=== TEXTO PROPORCIONADO ===
Pablo Da Silveira
Pablo Da Silveira

Un buen aporte

El primer informe producido por el Instituto Nacional de Evaluación Educativa (INEEd) nació en un contexto de conflictos y sospechas que hubieran sido evitables.

El primer informe producido por el Instituto Nacional de Evaluación Educativa (INEEd) nació en un contexto de conflictos y sospechas que hubieran sido evitables.

Pero el documento es separable de esas circunstancias y merece ser evaluado en sí mismo. La tarea está lejos de ser sencilla, porque se trata de un trabajo complejo y extenso (367 páginas cargadas de datos). Pero una primera lectura permite generar algunas impresiones.

=== DATOS SUMINISTRADOS ===
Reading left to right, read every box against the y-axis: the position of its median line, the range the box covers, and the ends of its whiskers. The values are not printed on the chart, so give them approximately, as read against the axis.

=== REQUISITOS DEL EJERCICIO ===
- A) Según el texto sobre el informe del INEEd, ¿cuántas páginas tiene ese informe?
- B) Prosigue el texto sobre el primer informe del INEEd a partir de su última oración.
Las líneas no tienen relación alguna con el texto sobre el informe del INEEd.

=== RESULTADOS ===
- A) Tiene 367 páginas cargadas de datos.

- B)
¿Hemos ganado algo con la publicación de este documento? Más allá de algunas debilidades y aspectos discutibles, ciertamente se trata de un aporte. Eso se debe ante todo a que sus páginas reflejan una voluntad de reconocer los principales problemas de nuestra enseñanza sin pretender esconderlos tras falsos éxitos. Esto marca un contraste importante con la actitud que siguen asumiendo hasta hoy las principales autoridades del Ministerio de Educación y Cultura.

Casi en simultánea con la divulgación del informe del INEEd, se presentó la última edición del Anuario Estadístico publicado por el MEC. En esa ocasión, el Director Nacional de Educación, Luis Garibaldi, salió a presentar como un logro lo que en realidad es una variación insignificante de las tasas de repetición de Secundaria. Aferrado a esa cifra y a algún otro dato igualmente irrelevante, intentó transmitir una sensación de avance que no guarda ninguna relación con el verdadero estado de nuestra enseñanza. Los autores del informe del INEEd, en cambio, señalan con razonable claridad varios aspectos en los que seguimos estancados o hemos retrocedido.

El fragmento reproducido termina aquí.